◆ CONJUNTO DE TAREFAS ◆
a: Transcreva o excerto desde "Desculpai a repetição, mas" até "capitalismo da doença.", trocando "SNS" por "serviço público de saúde".
b: Por favor, indique como Hayek chamou ao plano, segundo o excerto, e em que ano.

◆ EXCERTO ◆
◆ ◆ ◆ ◆ ◆ ◆ ◆
Desculpai a repetição, mas com a entrega de centros de saúde a capitalistas da doença, confirma-se, uma vez mais, que este é o Governo da CUF, para a CUF, pela CUF. E tem um plano em 7 passos, revelado por Vítor S. (sim, o neoliberalismo não passa sem plano; “plano para a liberdade”, chamou-lhe Hayek, em 1944):
“1. Criam a imagem de caos no SNS; 2. Apregoam na campanha que a salvação está no privado; 3. Ganham eleições; 4. Esvaziam o SNS com saneamentos políticos; 5. Provocam um verão caótico nas urgências; 6. Vende-se o SNS aos privados; 7. Saem do governo para grupos privados.”
Um outro grande teórico do neoliberalismo, Pedro Passos Coelho, defendeu que o plano neoliberal passa por uma forma de Estado particular: o Estado-Garantia, ou seja, a garantia estatal da colononização da saúde pelo capitalismo da doença.
◆ ◆ ◆ ◆ ◆ ◆ ◆
◆ DADOS EXTRAÍDOS ◆

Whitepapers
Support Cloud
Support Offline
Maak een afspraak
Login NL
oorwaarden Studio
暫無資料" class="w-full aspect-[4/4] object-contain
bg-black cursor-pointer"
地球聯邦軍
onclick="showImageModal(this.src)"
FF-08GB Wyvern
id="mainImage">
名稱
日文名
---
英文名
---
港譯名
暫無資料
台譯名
◆ ◆ ◆ ◆ ◆ ◆ ◆
◆ SOLUÇÕES POR TAREFA ◆
a:
Desculpai a repetição, mas com a entrega de centros de saúde a capitalistas da doença, confirma-se, uma vez mais, que este é o Governo da CUF, para a CUF, pela CUF. E tem um plano em 7 passos, revelado por Vítor S. (sim, o neoliberalismo não passa sem plano; “plano para a liberdade”, chamou-lhe Hayek, em 1944):
“1. Criam a imagem de caos no serviço público de saúde; 2. Apregoam na campanha que a salvação está no privado; 3. Ganham eleições; 4. Esvaziam o serviço público de saúde com saneamentos políticos; 5. Provocam um verão caótico nas urgências; 6. Vende-se o serviço público de saúde aos privados; 7. Saem do governo para grupos privados.”
Um outro grande teórico do neoliberalismo, Pedro Passos Coelho, defendeu que o plano neoliberal passa por uma forma de Estado particular: o Estado-Garantia, ou seja, a garantia estatal da colononização da saúde pelo capitalismo da doença.

b: Chamou-lhe "plano para a liberdade", em 1944.